La Fed reprend la main

Vendredi, l'économie américaine a créé 172 000 emplois en mai, presque le double du consensus de 85 000. De quoi doucher les espoirs de détente monétaire : selon l'outil FedWatch du CME, la probabilité d'une hausse de taux en décembre est passée à 72%, contre 45% une semaine plus tôt. Le nouveau président de la Fed, Kevin Warsh, hérite d'une équation délicate, une inflation relancée par le choc pétrolier et un marché du travail qui refuse de ralentir. Les rendements à dix ans sont remontés au plus haut en deux semaines, ce qui change tout pour les actifs sans coupon.

L'or et l'euro encaissent

L'or a payé le prix de ce repricing. Le métal est tombé autour de 4 290 dollars l'once, son plus bas depuis plus de deux mois, et il évolue sous sa moyenne mobile à 200 jours pour la première fois depuis octobre 2023. Même logique sur le change : l'euro est retombé vers 1,15 dollar, au plus bas depuis le 6 avril, tandis que le dollar reste ferme face à l'ensemble du G10. Le yen, lui, se traite près de 160 pour un dollar, la zone qui a déjà déclenché des avertissements verbaux de Tokyo. Les autorités japonaises répètent qu'elles sont prêtes à agir.

Le pétrole se détend, les indices respirent

La note plus constructive vient du Moyen-Orient. Téhéran a cessé ses frappes contre Israël et Washington évoque un nouveau cessez-le-feu, ce qui a fait refluer le brut : le WTI traite autour de 91 dollars, loin des pics provoqués par la crainte d'une fermeture du détroit d'Ormuz. Ce répit a aidé les actions.

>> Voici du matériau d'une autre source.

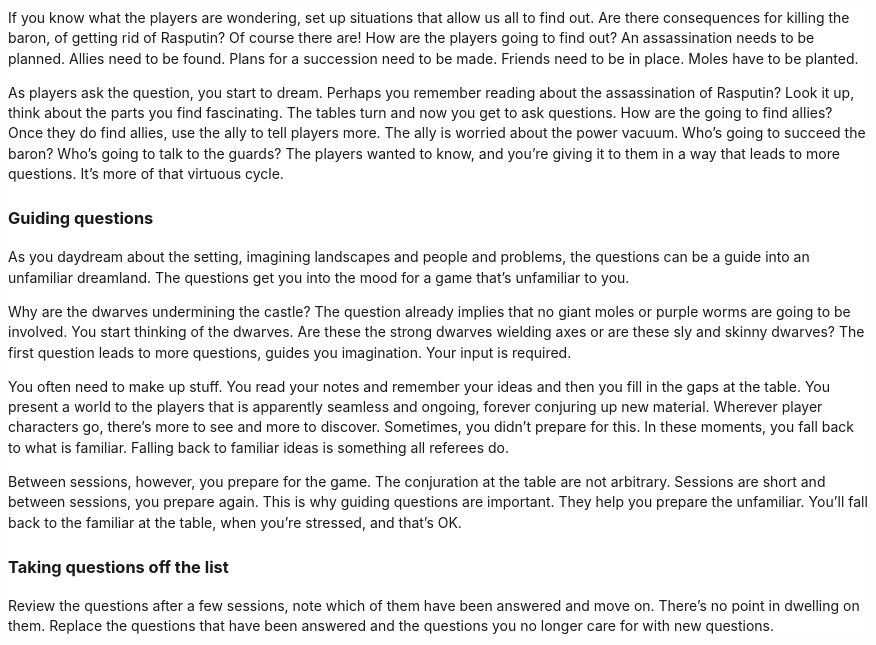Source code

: If you know what the players are wondering, set up situations that
allow us all to find out. Are there consequences for killing the
baron, of getting rid of Rasputin? Of course there are! How are the
players going to find out? An assassination needs to be planned.
Allies need to be found. Plans for a succession need to be made.
Friends need to be in place. Moles have to be planted.

As players ask the question, you start to dream. Perhaps you remember
reading about the assassination of Rasputin? Look it up, think about
the parts you find fascinating. The tables turn and now you get to ask
questions. How are the going to find allies? Once they do find allies,
use the ally to tell players more. The ally is worried about the power
vacuum. Who’s going to succeed the baron? Who’s going to talk to the
guards? The players wanted to know, and you’re giving it to them in a
way that leads to more questions. It’s more of that virtuous cycle.

### Guiding questions

As you daydream about the setting, imagining landscapes and people and
problems, the questions can be a guide into an unfamiliar dreamland.
The questions get you into the mood for a game that’s unfamiliar to
you.

Why are the dwarves undermining the castle? The question already
implies that no giant moles or purple worms are going to be involved.
You start thinking of the dwarves. Are these the strong dwarves
wielding axes or are these sly and skinny dwarves? The first question
leads to more questions, guides you imagination. Your input is
required.

You often need to make up stuff. You read your notes and remember your
ideas and then you fill in the gaps at the table. You present a world
to the players that is apparently seamless and ongoing, forever
conjuring up new material. Wherever player characters go, there’s more
to see and more to discover. Sometimes, you didn’t prepare for this.
In these moments, you fall back to what is familiar. Falling back to
familiar ideas is something all referees do.

Between sessions, however, you prepare for the game. The conjuration
at the table are not arbitrary. Sessions are short and between
sessions, you prepare again. This is why guiding questions are
important. They help you prepare the unfamiliar. You’ll fall back to
the familiar at the table, when you’re stressed, and that’s OK.

### Taking questions off the list

Review the questions after a few sessions, note which of them have
been answered and move on. There’s no point in dwelling on them.
Replace the questions that have been answered and the questions you no
longer care for with new questions.
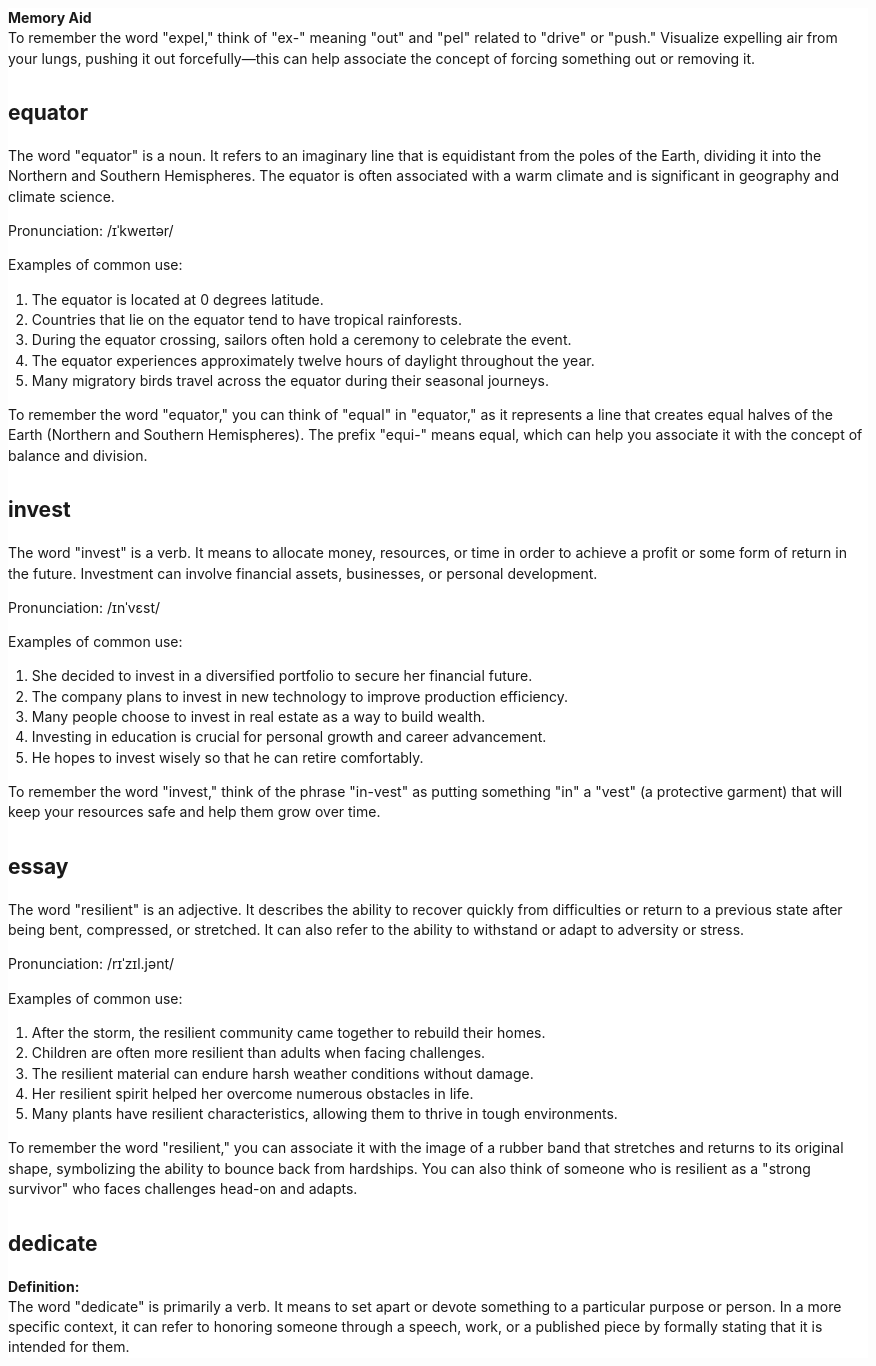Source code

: **Memory Aid**  
To remember the word "expel," think of "ex-" meaning "out" and "pel" related to "drive" or "push." Visualize expelling air from your lungs, pushing it out forcefully—this can help associate the concept of forcing something out or removing it.
## equator
The word "equator" is a noun. It refers to an imaginary line that is equidistant from the poles of the Earth, dividing it into the Northern and Southern Hemispheres. The equator is often associated with a warm climate and is significant in geography and climate science.

Pronunciation: /ɪˈkweɪtər/

Examples of common use:
1. The equator is located at 0 degrees latitude.
2. Countries that lie on the equator tend to have tropical rainforests.
3. During the equator crossing, sailors often hold a ceremony to celebrate the event.
4. The equator experiences approximately twelve hours of daylight throughout the year.
5. Many migratory birds travel across the equator during their seasonal journeys.

To remember the word "equator," you can think of "equal" in "equator," as it represents a line that creates equal halves of the Earth (Northern and Southern Hemispheres). The prefix "equi-" means equal, which can help you associate it with the concept of balance and division.
## invest
The word "invest" is a verb. It means to allocate money, resources, or time in order to achieve a profit or some form of return in the future. Investment can involve financial assets, businesses, or personal development.

Pronunciation: /ɪnˈvɛst/

Examples of common use:
1. She decided to invest in a diversified portfolio to secure her financial future.
2. The company plans to invest in new technology to improve production efficiency.
3. Many people choose to invest in real estate as a way to build wealth.
4. Investing in education is crucial for personal growth and career advancement.
5. He hopes to invest wisely so that he can retire comfortably.

To remember the word "invest," think of the phrase "in-vest" as putting something "in" a "vest" (a protective garment) that will keep your resources safe and help them grow over time.
## essay
The word "resilient" is an adjective. It describes the ability to recover quickly from difficulties or return to a previous state after being bent, compressed, or stretched. It can also refer to the ability to withstand or adapt to adversity or stress.

Pronunciation: /rɪˈzɪl.jənt/

Examples of common use:
1. After the storm, the resilient community came together to rebuild their homes.
2. Children are often more resilient than adults when facing challenges.
3. The resilient material can endure harsh weather conditions without damage.
4. Her resilient spirit helped her overcome numerous obstacles in life.
5. Many plants have resilient characteristics, allowing them to thrive in tough environments.

To remember the word "resilient," you can associate it with the image of a rubber band that stretches and returns to its original shape, symbolizing the ability to bounce back from hardships. You can also think of someone who is resilient as a "strong survivor" who faces challenges head-on and adapts.
## dedicate
**Definition:**  
The word "dedicate" is primarily a verb. It means to set apart or devote something to a particular purpose or person. In a more specific context, it can refer to honoring someone through a speech, work, or a published piece by formally stating that it is intended for them.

Le S&P 500 a fini lundi à 7 405,73 points (+0,30%) et le Nasdaq Composite à 25 929,66 (+0,86%), portés par le rebond des semi-conducteurs après la pire séance de l'indice depuis avril 2025 la semaine passée. Le Dow, lui, a cédé un symbolique 0,16%.

Cap sur le IPC

Tout converge vers mercredi. Le IPC de mai est attendu chaud : les économistes de Wells Fargo tablent sur +0,5% sur le mois et une inflation proche de 4% sur un an, gonflée par l'énergie. Un chiffre conforme ou supérieur validerait le scénario d'une Fed bloquée, voire offensive, et renforcerait le dollar. Une surprise à la baisse offrirait une bouffée d'air aux actifs sensibles aux taux. D'ici là, la prudence domine, le VIX autour de 21,5 et un indice Fear & Greed à 40 le confirment. Pour suivre ces points de bascule au quotidien, notre newsletter résume l'essentiel avant l'ouverture.

Niveaux clés du jour

Instrument Niveau / Prix Variation À surveiller
S&P 500 7 405,73 +0,30% Tenue du rebond avant le IPC
Nasdaq Composite 25 929,66 +0,86% Leadership des semi-conducteurs
Dow Jones 50 786,01 -0,16% Rotation hors de la tech
Or (XAU/USD) environ 4 290 $ environ -1% MM200 et zone 4 300 $
EUR/USD environ 1,15 en baisse Plus bas depuis le 6 avril
USD/JPY environ 160 quasi stable Risque d'intervention de Tokyo

Agenda éco du jour

La séance de mardi est légère : balance commerciale d'avril à 14h30 (heure de Paris) et ventes de logements existants de mai à 16h00. Le vrai rendez-vous tombe demain, mercredi, avec le IPC de mai à 14h30, juge de paix de la semaine. Jeudi suivront le PPI et les inscriptions au chômage, puis vendredi la confiance des ménages du Michigan, après un plus bas record à 44,8 en mai.

L'essentiel

Les indices rebondissent, mais le dollar et les taux dictent le tempo avant un IPC de mai attendu brûlant. Or sous pression, euro au plus bas et yen sur sa ligne rouge : la séance se jouera sur les nerfs. Retrouvez le détail des marchés sur notre page marché.

Ceci n'est pas un conseil en investissement. Contenu purement informatif.

Questions fréquentes

Pourquoi l'IPC fait-il bouger les marchés ?

L'IPC (indice des prix à la consommation, « CPI » en anglais) mesure l'inflation aux États-Unis. Un chiffre plus élevé que prévu pousse la Fed à garder des taux hauts, ce qui pèse sur les actions et les actifs risqués ; un chiffre plus faible nourrit l'espoir d'une baisse de taux et soutient le marché.

Pourquoi l'or recule-t-il quand le dollar monte ?

L'or est coté en dollars. Quand le billet vert se renforce, l'once devient plus chère pour les acheteurs en d'autres devises, ce qui freine la demande et pèse sur le prix.

À quelle heure sort l'IPC américain ?

À 8h30 heure de l'Est, soit 14h30 à Paris. C'est l'une des publications macro les plus suivies du mois.